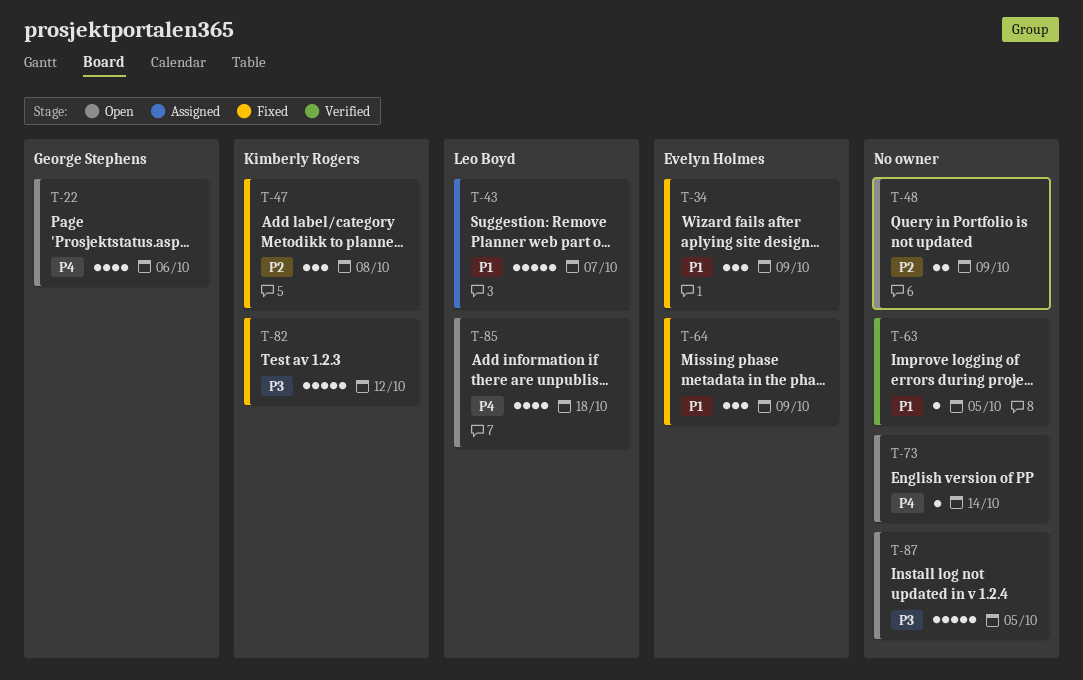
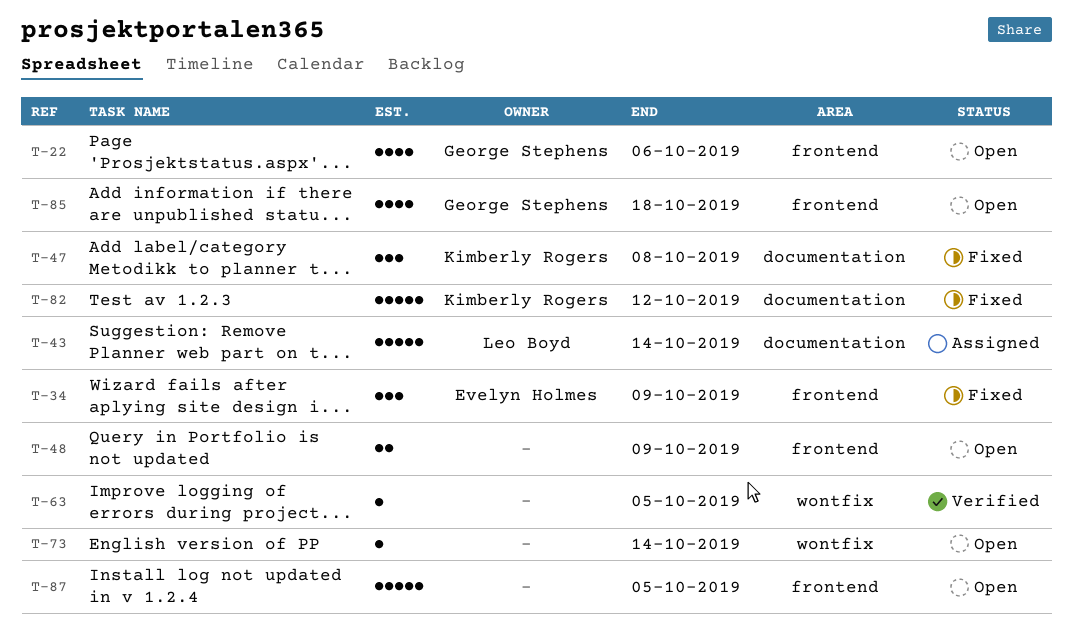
T-43, due: Oct 7 -> Oct 14
T-64: present -> none
T-85, owner: Leo Boyd -> George Stephens

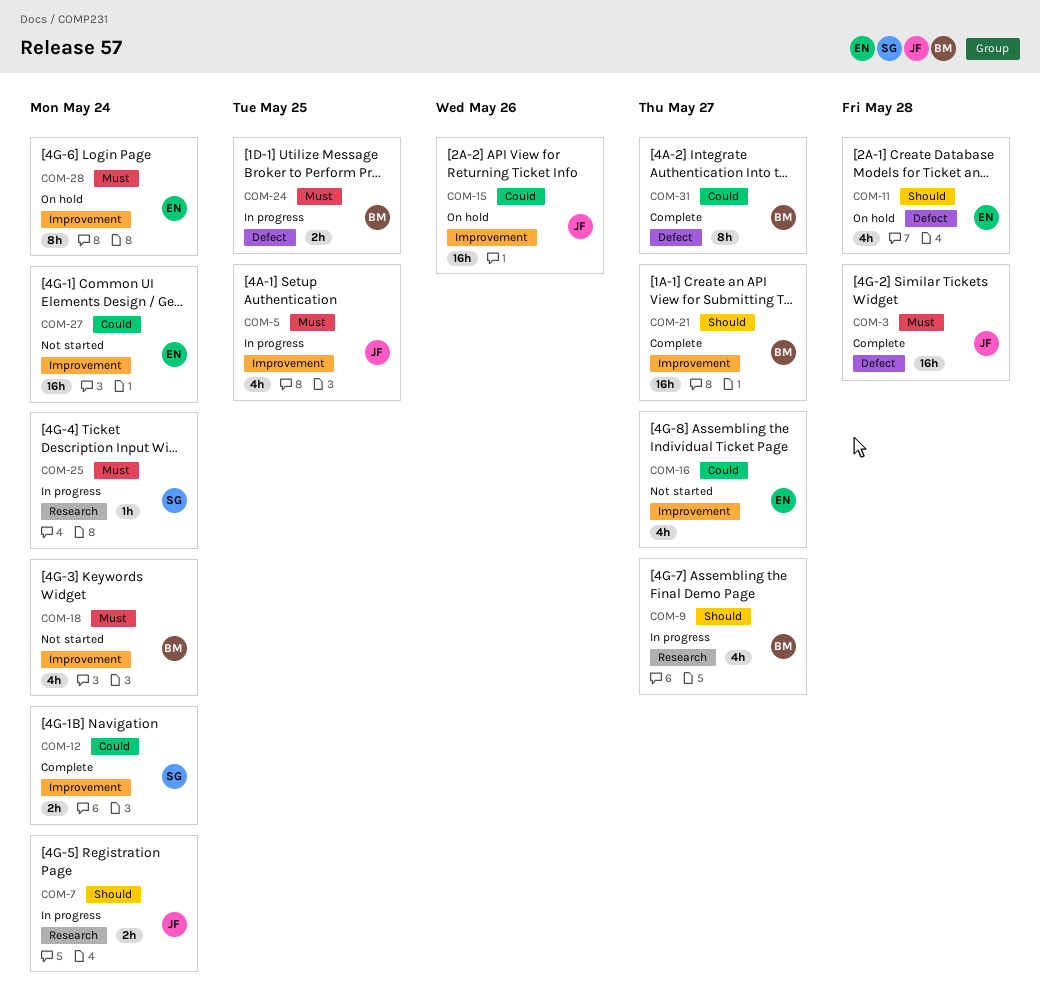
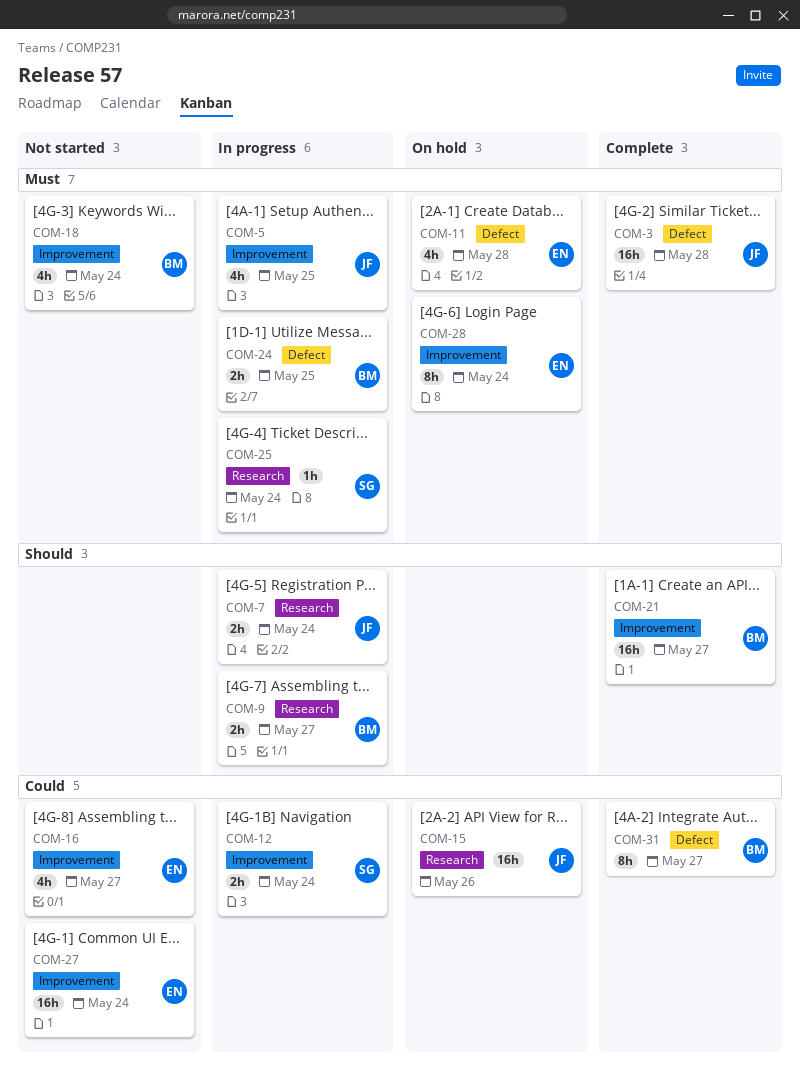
COM-9, estimate: 4h -> 2h
COM-11, priority: Should -> Must
COM-12, status: Complete -> In progress
COM-15, label: Improvement -> Research

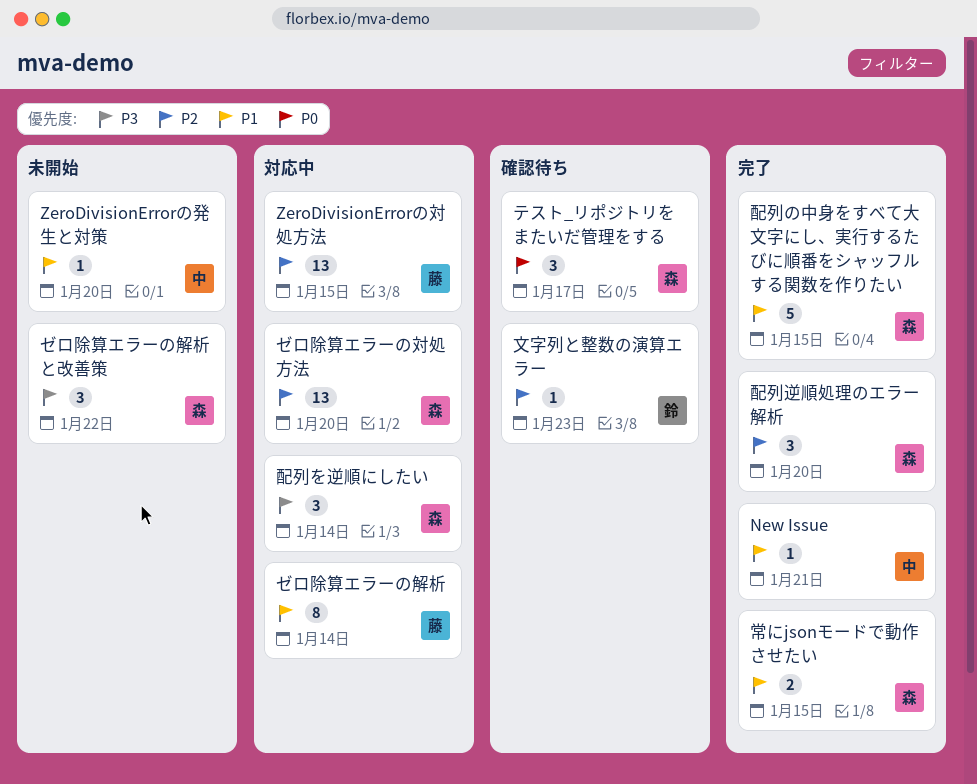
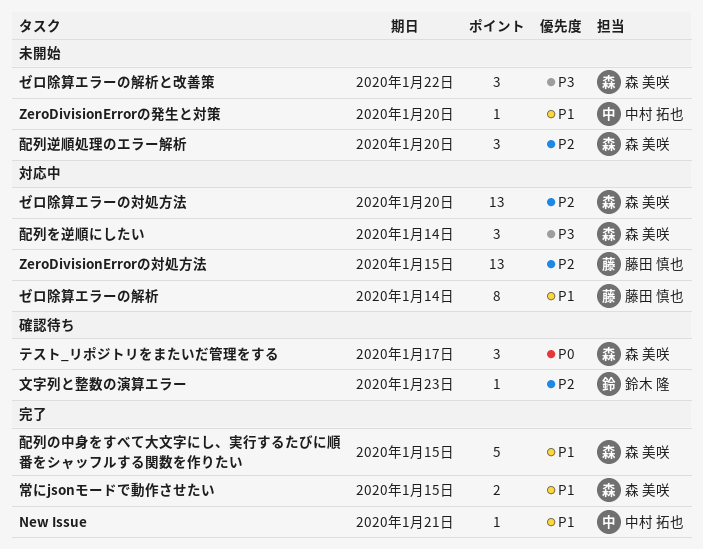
配列逆順処理のエラー解析, status: 完了 -> 未開始

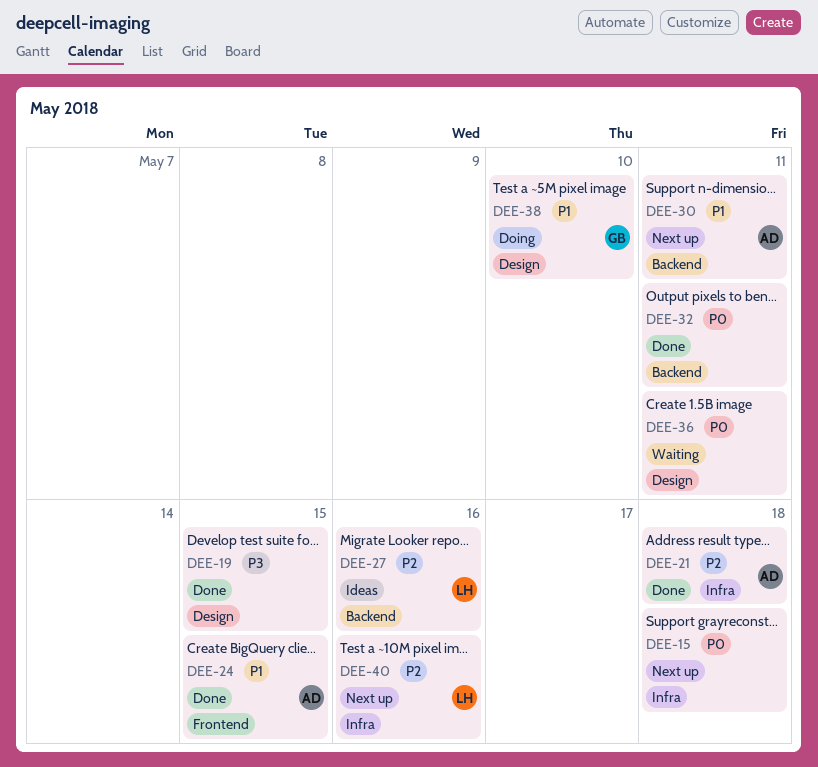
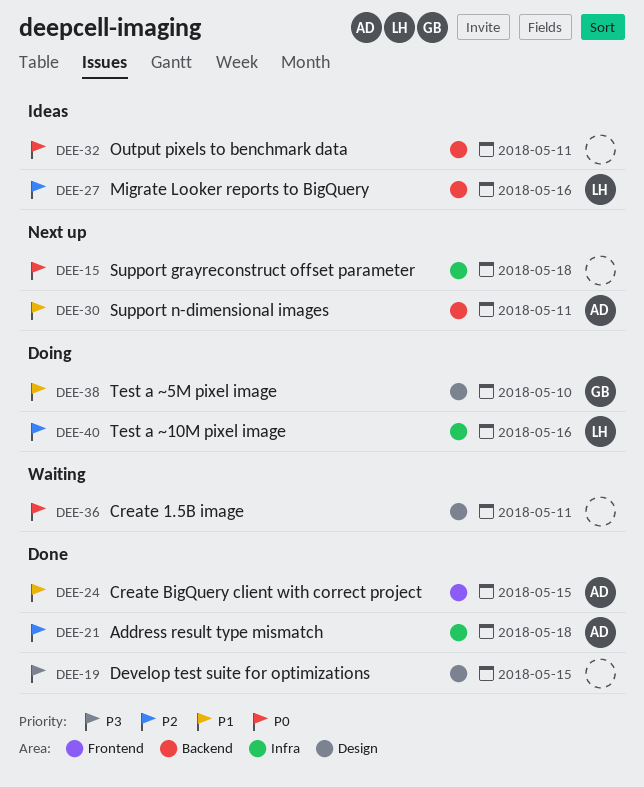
DEE-32, status: Done -> Ideas
DEE-40, status: Next up -> Doing

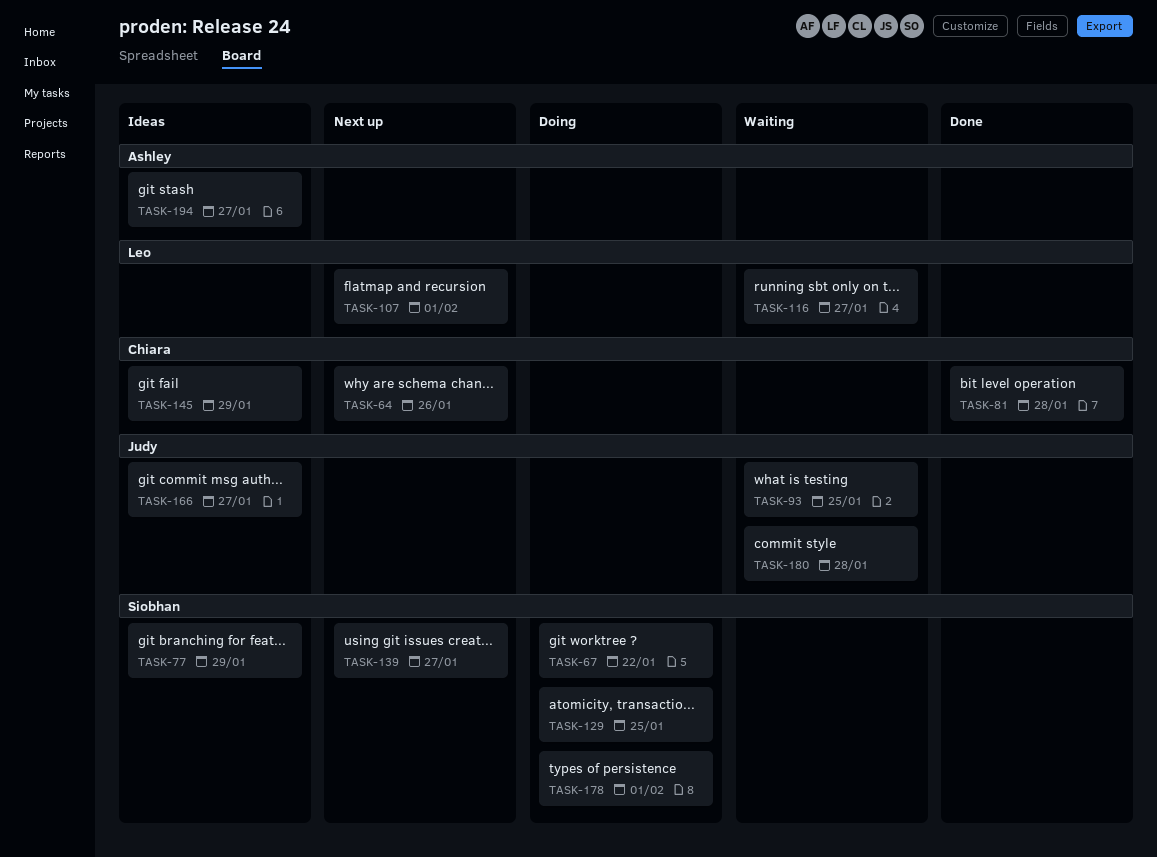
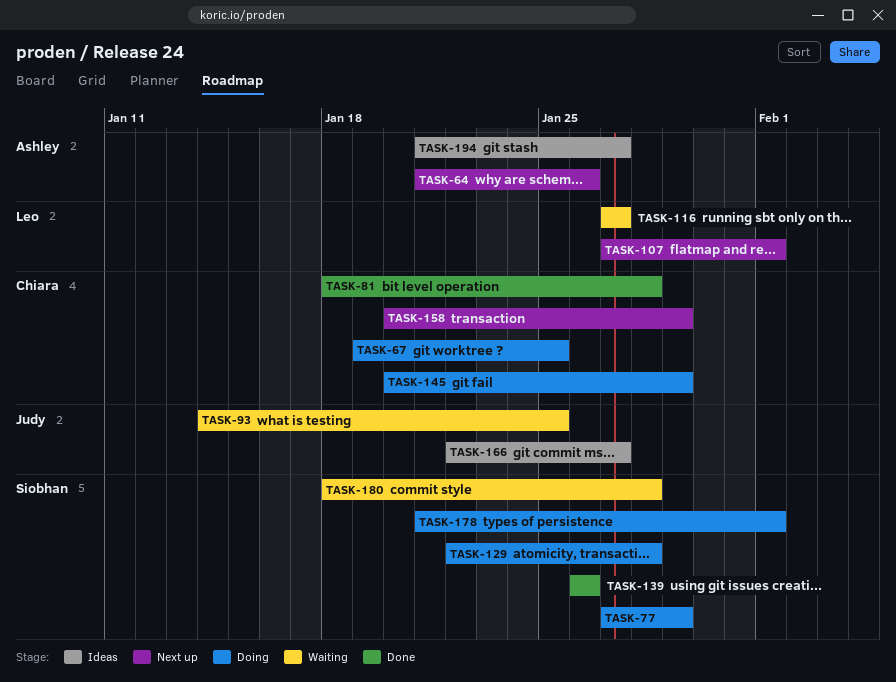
TASK-64, owner: Chiara -> Ashley
TASK-67, owner: Siobhan -> Chiara
TASK-67, due: Jan 22 -> Jan 25
TASK-77, status: Ideas -> Doing
TASK-129, due: Jan 25 -> Jan 28
TASK-139, status: Next up -> Done
TASK-139, due: Jan 27 -> Jan 26
TASK-145, status: Ideas -> Doing
TASK-158: none -> present
TASK-180, owner: Judy -> Siobhan

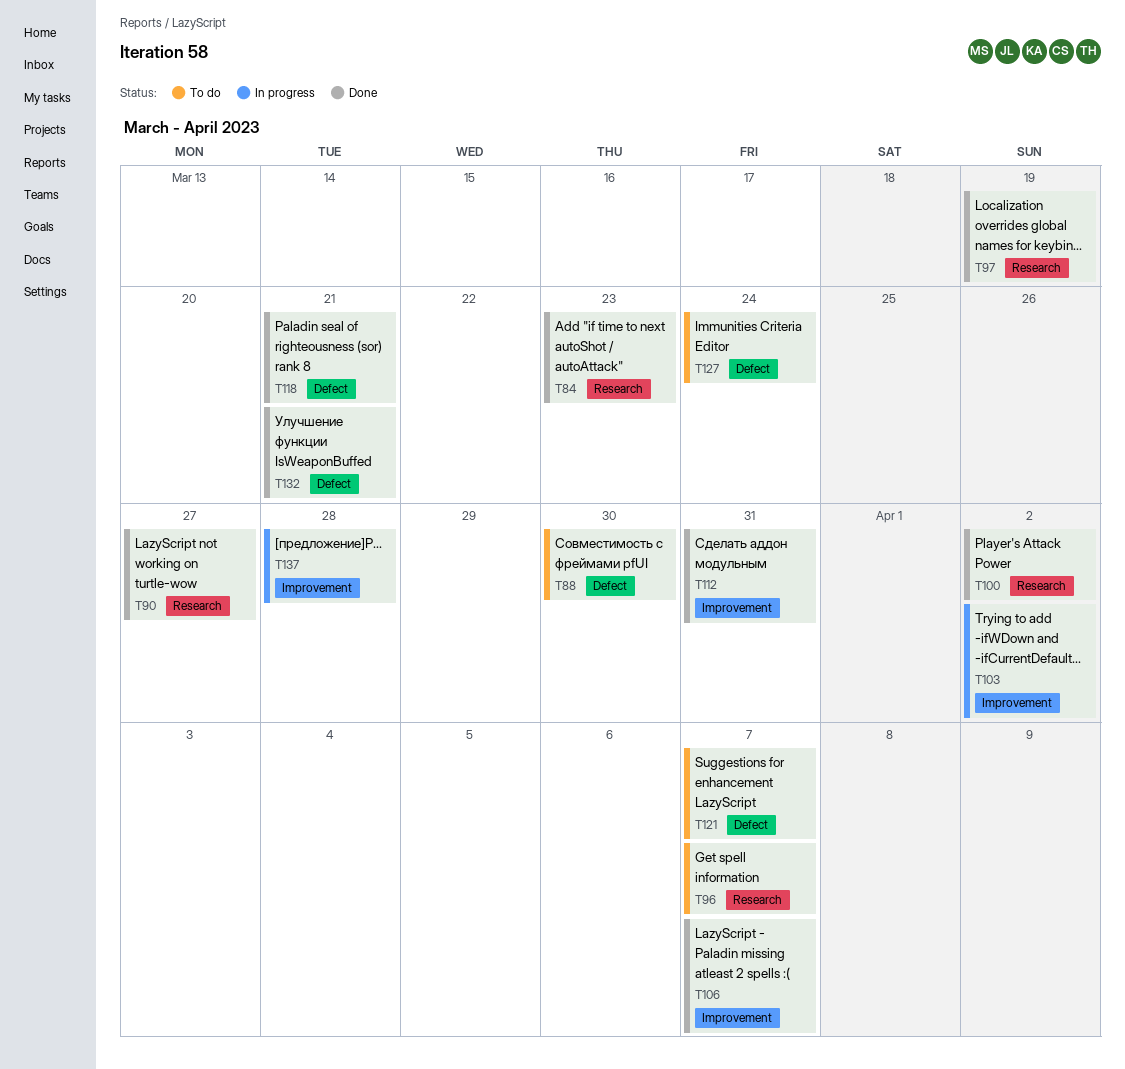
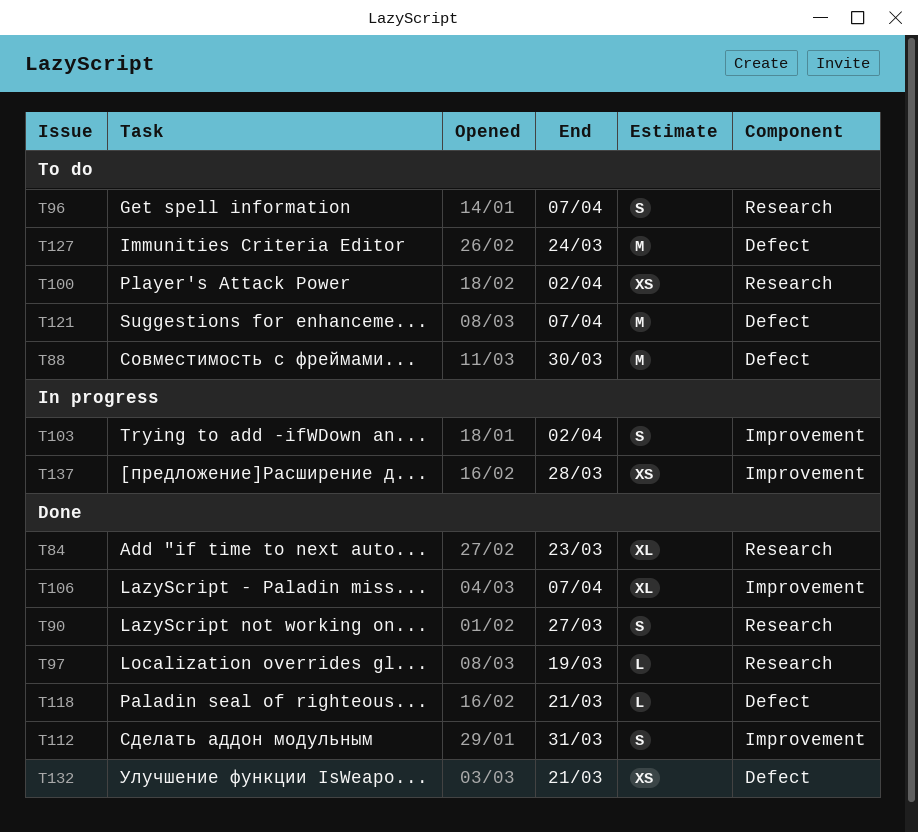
T100, status: Done -> To do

********************

• What this task involves:
Nothing but an exact transcription of the material, without pictures, should be returned.

• Problem solution:
T-43, due: Oct 7 -> Oct 14
T-64: present -> none
T-85, owner: Leo Boyd -> George Stephens

COM-9, estimate: 4h -> 2h
COM-11, priority: Should -> Must
COM-12, status: Complete -> In progress
COM-15, label: Improvement -> Research

配列逆順処理のエラー解析, status: 完了 -> 未開始

DEE-32, status: Done -> Ideas
DEE-40, status: Next up -> Doing

TASK-64, owner: Chiara -> Ashley
TASK-67, owner: Siobhan -> Chiara
TASK-67, due: Jan 22 -> Jan 25
TASK-77, status: Ideas -> Doing
TASK-129, due: Jan 25 -> Jan 28
TASK-139, status: Next up -> Done
TASK-139, due: Jan 27 -> Jan 26
TASK-145, status: Ideas -> Doing
TASK-158: none -> present
TASK-180, owner: Judy -> Siobhan

T100, status: Done -> To do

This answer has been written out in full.